The reciprocal response \(Y^{-1}\) corresponds to the speed of action of the poison depending on both poison type and treatment.
The diagnostics plot for this model show no residual structure.
Outliers can impact the fit, the more so if they have high leverage.
Plot the Cook distance \(C_i\) as a function of the leverage \(h_{ii}\), where \[\begin{align*} C_i=\frac{r_i^2h_{ii}}{(p+1)(1-h_{ii})}. \end{align*}\]
Robust regression is less efficient (higher std. errors), but more robust to outliers.
The theory of robust statistics beyond the scope of the course.

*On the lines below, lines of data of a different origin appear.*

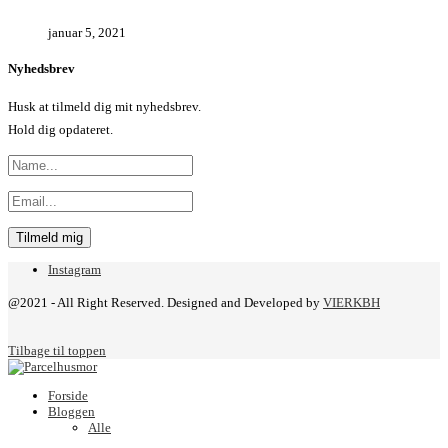
januar 5, 2021
Nyhedsbrev
Husk at tilmeld dig mit nyhedsbrev.
Hold dig opdateret.
Instagram
@2021 - All Right Reserved. Designed and Developed by
VIERKBH
Tilbage til toppen
Forside
Bloggen
Alle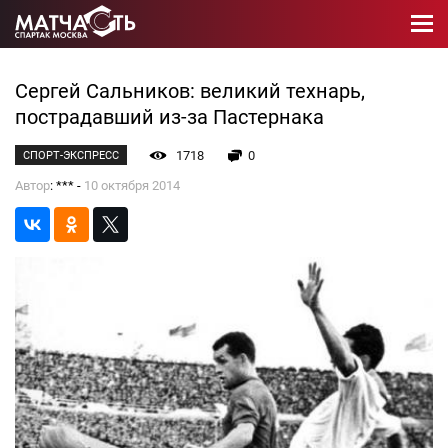
Сергей Сальников: великий технарь,
пострадавший из-за Пастернака
1718
0
СПОРТ-ЭКСПРЕСС
Автор
: *** -
10 октября 2014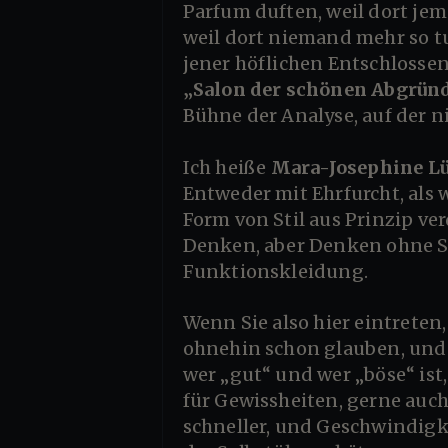
Parfum duften, weil dort je
weil dort niemand mehr so tu
jener höflichen Entschlossenh
„Salon der schönen Abgrün
Bühne der Analyse, auf der 
Ich heiße
Mara-Josephine Lü
Entweder mit Ehrfurcht, als 
Form von Stil aus Prinzip ver
Denken, aber Denken ohne Sti
Funktionskleidung.
Wenn Sie also hier eintreten, dann bitte nicht mit der Erwartung, dass ich Ihnen bestätige, was Sie
ohnehin schon glauben, und 
wer „gut“ und wer „böse“ ist
für Gewissheiten, gerne auc
schneller, und Geschwindigk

Comment about transformations
We cannot compare models fitted to \(Y_i\) versus \(\ln Y_i\) using, e.g., information criteria or test, because models have different responses.
We can use however the Box–Cox likelihood, which includes the Jacobian of the transformation, to assess the goodness of fit and compare the model with \(\lambda=0\) versus \(\lambda=-1\).